- The Washington Times - Wednesday, September 19, 2012

Allow me to offer a suggestion as to how our government might avoid the slaughter of our personnel by mobs in diplomatic installations around the Islamic world.

It seems to me most probable that insults to the Prophet Muhammad appear regularly in the modern world. After all, insults against revered figures in the world’s other major religions pop up all the time. As for Islam, a book such as Salman Rushdie’s “Satanic Verses” can be published anywhere. A 13-minute anti-Islamic video can arrive on YouTube, and my guess is there are others that have and will appear there. In some obscure land, far from the major media, a cartoon is published, perhaps, with the prophet in an absurd pose. Why not a simple slur on Facebook? Who can control Facebook? Will a slur found there set off the mobs next time? What constitutes a slur? These Islamic mobs keep changing their standards. What was a minor lapse of taste yesterday becomes a cause for terrible indignation today.

The metamorphosing angers of Islam have been a feature of the modern world for decades. Possibly, the first show of anger was in Tehran with the takeover of the U.S. Embassy. But I trace Islamic anger back further, at least to Sirhan B. Sirhan, who assassinated the 1968 presidential candidate Robert F. Kennedy, for some fancied transgression. From all I can tell, the angers of Islam are getting worse. Even with the presidency of Barack Obama, the Nobel laureate, the angers of Islam have worsened. He began his presidency tendering the olive branch of peace to Islam. Now the Islamic world is afire. Mobs are burning our diplomatic installations in places where moderate Islam reigns — for instance, Tunisia. In Libya, unspeakable desecrations take place against us. Egypt seems to be out of control, and Egypt supposedly is an ally and recipient of foreign aid.
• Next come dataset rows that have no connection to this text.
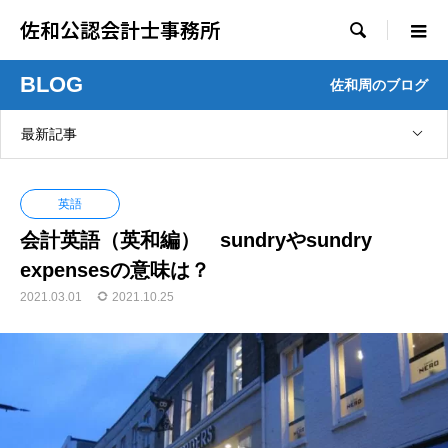
佐和公認会計士事務所

BLOG
佐和周のブログ
最新記事
英語
会計英語（英和編） sundryやsundry
expensesの意味は？
2021.03.01
2021.10.25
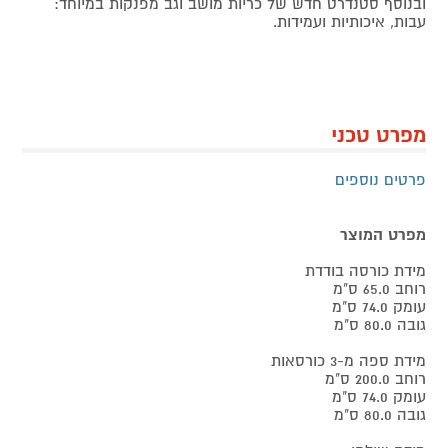
ובנוסף סטנדרט חדש של כריות מושב וגב מפנקות במיוחד:
עבות, איכותיות ועמידות.
מפרט טכני
פרטים נוספים
מפרט המוצר
מידת כורסה בודדת
רוחב 65.0 ס"מ
עומק 74.0 ס"מ
גובה 80.0 ס"מ
מידת ספה מ-3 כורסאות
רוחב 200.0 ס"מ
עומק 74.0 ס"מ
גובה 80.0 ס"מ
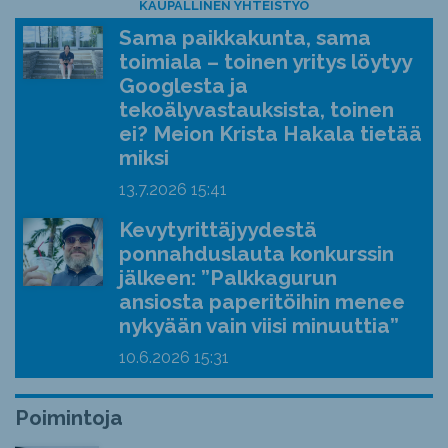
KAUPALLINEN YHTEISTYÖ
Sama paikkakunta, sama
toimiala – toinen yritys löytyy
Googlesta ja
tekoälyvastauksista, toinen
ei? Meion Krista Hakala tietää
miksi
13.7.2026
15:41
Kevytyrittäjyydestä
ponnahduslauta konkurssin
jälkeen: ”Palkkagurun
ansiosta paperitöihin menee
nykyään vain viisi minuuttia”
10.6.2026
15:31
Poimintoja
The rest of the world seems to be going forward toward prosperity. Even countries such as China, India and Russia are proceeding into the future. Islam, at least in Arab lands, is going backward. It is doing something I would have thought preposterous in decades past. It is heading back toward the Middle Ages and embracing that time and earlier times with open arms. I think some day we will recognize it as the season following the vaunted Arab Spring.

Yet back here in America, the news is not all that bad. For one thing, we are approaching energy independence. Thanks to an abundance of recently discovered natural gas, we may in the years ahead be shipping it abroad. Also, thanks to hydraulic fracturing (“fracking”), we can extract oil from long-dead oil wells and from newer ones. If President Obama will just get out of the way, we are going to be energy independent, and our independence will last for years. The angers of Araby will be inherited by the Chinese and the Indians. I, for one, will enjoy seeing how China handles the murder of Chinese diplomats and the torching of Chinese embassies.

With energy independence, we can close our embassies in lands where they are endangered or perhaps stand as a provocation to the passing mobs. In the modern world, diplomatic business can be carried on in civilized countries rather than in dangerous backwaters. We can treat a Libyan or Tunisian envoy in Geneva or possibly in New York at the United Nations complex. Diplomats from those countries still would be free to visit New York City. It would be a shame if civilized citizens of Islam could no longer line up at our embassies or consulates for visas to the United States, but such is life. If there was business to be transacted, the businessmen could always transact it on the telephone or, for the advanced, the Internet.

Probably there would not be much business transacted once we are energy independent. The world would be a more peaceful place. The forward-marching nations would be happy and contented in the 21st century. The Islamic nations would be happy or angry or whatever in the 10th century, possibly earlier. They could reside in any century they chose. If an Arab potentate wanted heart surgery, he could fly off to foreign parts for the procedure. And if an indigenous mob wanted to go wild, its members could burn down the local Chinese embassy. Again, it would be interesting to see how the Chinese respond to such madness.

R. Emmett Tyrrell Jr. is founder and editor-in-chief of the American Spectator and an adjunct scholar at the Hudson Institute. He is the author most recently of “The Death of Liberalism” (Thomas Nelson, 2012).